Does it mean “something spicy”? Is it a Maidu Indian word for “mountain”? Is it what your grandmother yells when she sees a spider?

In the case of midtown, Yamanee definitely means “tall.”

Yamanee is the name of a 13-story, 178-foot condo tower proposed for the southeast corner of 25th and J streets. It would be modern and tall – perhaps the tallest building in midtown.

Its 134 condos would have large patios with fireplaces that face inside and out, inspired by lanais found in Hawaii. The rooftop would have a gym, sun deck and lap pool. A vertical network of plant life would extend the height of the structure.

Did we mention it would be tall?

Yamanee is the vision of Ryan Heater. While his family has owned property in midtown for years, he hasn’t developed any major projects in town.

Heater said coming up with the name for the tower was the hard part. Perhaps that’s true, but he has a lot of heavy lifting in front of him to prove he can build the tallest residential tower in midtown. It starts with a Planning Commission hearing next month, when he’ll ask the city to give him the OK to go higher than the 65-foot height limit in midtown.

Heater said this kind of project wouldn’t work in most corners of midtown. But it works at 25th and J because there aren’t historic buildings in its path and J Street is a major thoroughfare that can support dense, vertical housing. Yamanee would replace a two-story building Heater owns that houses a barbershop, a Thai restaurant and a Birkenstock shoe store.

“This building works to many advantages,” he said.

Despite the tower’s scale, an overwhelming majority of the letters and emails sent to City Hall about this project have been supportive. Midtown neighbors fight each other over garage heights, so the level of support is a bit surprising.
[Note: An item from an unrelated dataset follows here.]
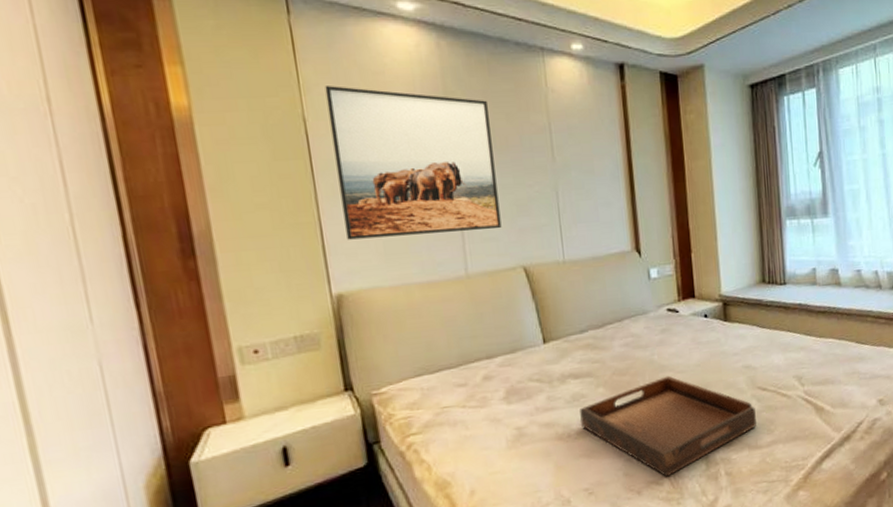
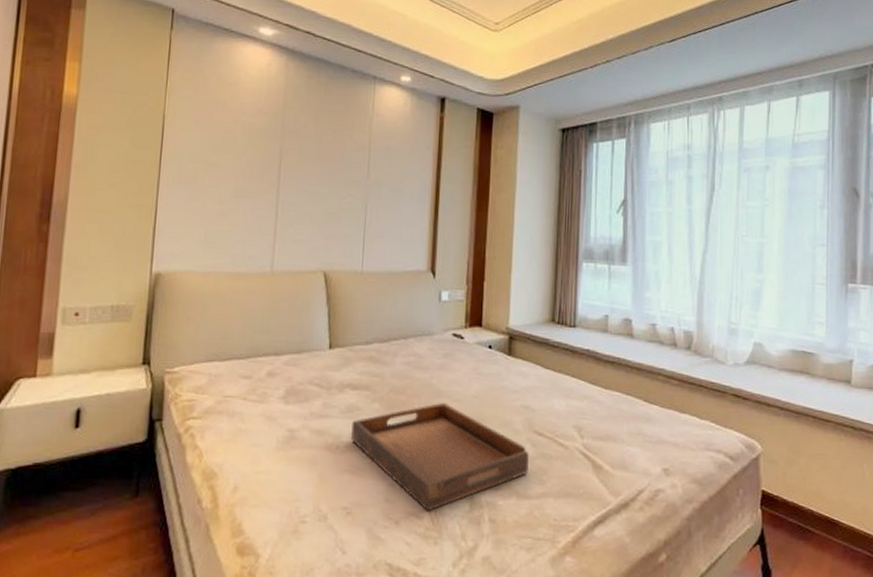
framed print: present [325,86,502,240] -> none [176,90,319,233]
However, limited opposition to Yamanee is percolating because of the city’s building height limit in midtown. And the opposition is coming from two of the city’s better-known preservationists: William Burg and Karen Jacques.

Both are concerned that if city officials allow Heater to deviate from the neighborhood’s height restrictions, they’ll have to do the same for every developer who wants to build a high-rise in midtown. And this city has a storied history of developers buying land, unveiling ambitious plans for high-rise towers and then – poof! – nothing happens.

Burg pointed to the 1000 block of J Street, where a developer owns a handful of properties and has big plans to construct a 39-story hotel and condo tower – plans that city officials are skeptical will materialize. In the meantime, a line of empty buildings and lots stands along a highly visible stretch of downtown.

“The concern is that if they set that precedent, it will lead to a wave of property speculation,” Burg said. “That’s a real risk. (Developers) could buy land speculatively and let it sit for 20 years.”

Jacques said she and others fought hard to get zoning codes into the city’s general plan that set height limits in midtown. She loves Yamanee’s design and wishes Heater wanted to build it downtown or in the railyard.

“If Yamanee is approved, it will not only seriously – and irreparably – damage a place that so many people have loved and fought for, but it will also send a message that public involvement in determining city policy is pointless,” she said.

This debate will evolve quickly. Heater said he has investors lined up and has spent “several million dollars” already on design plans and city permit requests. If all goes smoothly, he wants to start construction next spring.

Is what he’s proposing a dangerous precedent? Is it a natural progression for the city’s most desirable urban neighborhood? Or is this really just about one project on one street corner, as Heater said?

As usual in Sacramento, it seems to be a little bit of everything.